• _Aufgabenstellung_:
Schreibe den Text über die EU-Chemikalienstrategie und die Klebtechnik im Anschluss an seinen letzten Satz weiter.

• _Lesetext_:
--*--

Die EU plant mit ihrer 2020 veröffentlichten „Chemikalienstrategie für Nachhaltigkeit“ zahlreiche Maßnahmen zum Gesundheits- und Umweltschutz. Daraus ergeben sich weitreichende Folgen für das europäische Chemikalienrecht und damit auch für die Klebtechnik. „Im Rahmen dieser Chemikalienstrategie würde sich der mögliche Paradigmenwechsel, d.h. der Wechsel von einer bisherigen risikobasierten Bewertung von Chemikalien und Gefahrstoffen (Gefahrstoffdefinition nach europäischer CLP-Verordnung) zu einem zukünftig gefahrenbasierten Ansatz vollziehen“, so Professor Dr. Andreas Groß, Abteilungsleiter Weiterbildung und Technologietransfer am Fraunhofer IFAM. Damit entstünde für die Klebtechnik ein essenzielles Problem.
Die mögliche Veränderung einer risikobasierten Bewertung von Chemikalien hin zu einer Bewertung, die die Gefahren fokussiert, erscheint doch auf den ersten Blick erstmal nicht verkehrt. Worin besteht das Problem?

--*--

• _Gezeigtes Material_:
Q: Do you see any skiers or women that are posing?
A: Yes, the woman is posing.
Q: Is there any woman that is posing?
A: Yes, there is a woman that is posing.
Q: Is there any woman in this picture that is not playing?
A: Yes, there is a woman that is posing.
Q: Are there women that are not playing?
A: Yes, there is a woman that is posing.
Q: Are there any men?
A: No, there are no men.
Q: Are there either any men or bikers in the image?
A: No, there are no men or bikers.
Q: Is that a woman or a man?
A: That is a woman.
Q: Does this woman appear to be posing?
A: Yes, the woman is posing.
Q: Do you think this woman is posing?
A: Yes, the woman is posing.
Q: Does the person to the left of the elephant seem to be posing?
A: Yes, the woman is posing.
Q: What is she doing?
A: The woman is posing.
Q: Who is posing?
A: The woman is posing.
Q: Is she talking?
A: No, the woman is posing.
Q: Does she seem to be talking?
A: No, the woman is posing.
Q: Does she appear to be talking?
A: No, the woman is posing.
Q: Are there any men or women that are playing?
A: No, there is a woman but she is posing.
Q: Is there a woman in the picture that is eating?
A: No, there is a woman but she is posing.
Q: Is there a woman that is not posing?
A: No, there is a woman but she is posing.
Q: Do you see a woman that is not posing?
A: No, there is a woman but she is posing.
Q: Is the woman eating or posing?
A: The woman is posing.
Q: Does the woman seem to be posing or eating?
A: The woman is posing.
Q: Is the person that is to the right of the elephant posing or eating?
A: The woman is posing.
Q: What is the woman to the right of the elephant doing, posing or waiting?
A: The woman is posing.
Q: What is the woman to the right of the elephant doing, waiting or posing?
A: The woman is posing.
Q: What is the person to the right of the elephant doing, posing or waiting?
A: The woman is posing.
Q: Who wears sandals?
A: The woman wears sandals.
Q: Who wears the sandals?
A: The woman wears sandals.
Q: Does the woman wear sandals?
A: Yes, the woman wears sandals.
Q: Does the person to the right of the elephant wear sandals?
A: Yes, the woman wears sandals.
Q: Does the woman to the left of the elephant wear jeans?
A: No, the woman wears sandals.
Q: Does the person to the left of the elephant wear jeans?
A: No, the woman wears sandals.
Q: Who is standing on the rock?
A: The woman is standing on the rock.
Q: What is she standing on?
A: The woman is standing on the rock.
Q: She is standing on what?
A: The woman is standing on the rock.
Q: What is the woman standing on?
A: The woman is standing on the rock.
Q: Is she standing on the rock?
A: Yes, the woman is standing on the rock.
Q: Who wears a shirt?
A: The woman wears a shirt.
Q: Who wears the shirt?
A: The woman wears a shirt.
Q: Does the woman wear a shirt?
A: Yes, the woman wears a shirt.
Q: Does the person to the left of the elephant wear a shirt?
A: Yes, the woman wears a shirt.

--*--

• _Antwortfeld_:
Groß: Auf den „ersten Blick“ gebe ich Ihnen recht. Der genauere Blick offenbart das Problem. Ich befürchte, dass der Öffentlichkeit – und damit auch der politischen Entscheiderebene – die sich daraus ergebenden Konsequenzen eines derartigen Paradigmenwechsels nicht wirklich klar sind.Der auf Gefahrenbetrachtung beruhende Regulierungsansatz ist zugegebenermaßen publikumswirksam, um nicht zu sagen populistisch: Er folgt der in der Öffentlichkeit vorherrschenden skeptischen Betrachtung bzw. dem Vorurteil, dass „Chemie“ grundsätzlich gefährlich ist. Das führt zu der verbreiteten Einschätzung dass – vereinfacht gesagt - „Chemikalien“ grundsätzlich „Gefahrstoffe“ sind.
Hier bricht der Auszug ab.